* [What needs to be done]: Images in the entries are to be skipped, and everything else is to be written out exactly.

* [Data listing]:
#####
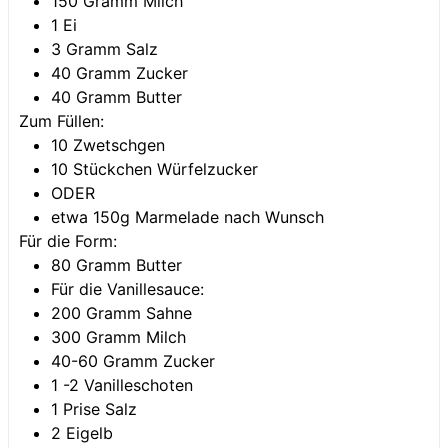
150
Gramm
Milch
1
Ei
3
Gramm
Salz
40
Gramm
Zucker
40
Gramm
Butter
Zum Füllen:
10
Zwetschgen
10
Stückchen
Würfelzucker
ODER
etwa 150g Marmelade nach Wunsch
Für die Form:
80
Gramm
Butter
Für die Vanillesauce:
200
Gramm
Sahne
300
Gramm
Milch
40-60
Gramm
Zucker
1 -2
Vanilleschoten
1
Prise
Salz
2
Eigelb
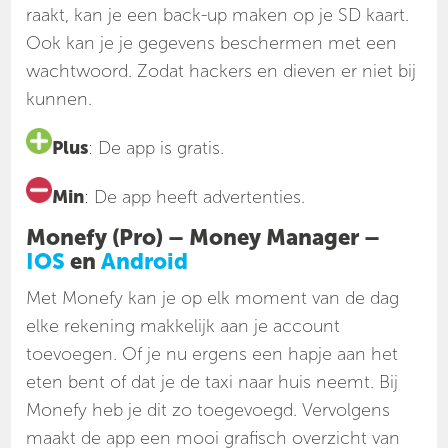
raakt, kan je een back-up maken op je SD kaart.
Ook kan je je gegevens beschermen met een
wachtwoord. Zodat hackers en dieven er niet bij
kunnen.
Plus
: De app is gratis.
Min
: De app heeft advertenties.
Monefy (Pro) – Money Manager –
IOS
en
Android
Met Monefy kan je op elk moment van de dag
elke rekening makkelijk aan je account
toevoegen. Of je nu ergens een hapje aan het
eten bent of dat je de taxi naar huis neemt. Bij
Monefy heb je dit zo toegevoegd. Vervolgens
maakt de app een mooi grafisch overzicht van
#####
* [Answer to this task]:
150
Gramm
Milch
1
Ei
3
Gramm
Salz
40
Gramm
Zucker
40
Gramm
Butter
Zum Füllen:
10
Zwetschgen
10
Stückchen
Würfelzucker
ODER
etwa 150g Marmelade nach Wunsch
Für die Form:
80
Gramm
Butter
Für die Vanillesauce:
200
Gramm
Sahne
300
Gramm
Milch
40-60
Gramm
Zucker
1 -2
Vanilleschoten
1
Prise
Salz
2
Eigelb
raakt, kan je een back-up maken op je SD kaart.
Ook kan je je gegevens beschermen met een
wachtwoord. Zodat hackers en dieven er niet bij
kunnen.
Plus
: De app is gratis.
Min
: De app heeft advertenties.
Monefy (Pro) – Money Manager –
IOS
en
Android
Met Monefy kan je op elk moment van de dag
elke rekening makkelijk aan je account
toevoegen. Of je nu ergens een hapje aan het
eten bent of dat je de taxi naar huis neemt. Bij
Monefy heb je dit zo toegevoegd. Vervolgens
maakt de app een mooi grafisch overzicht van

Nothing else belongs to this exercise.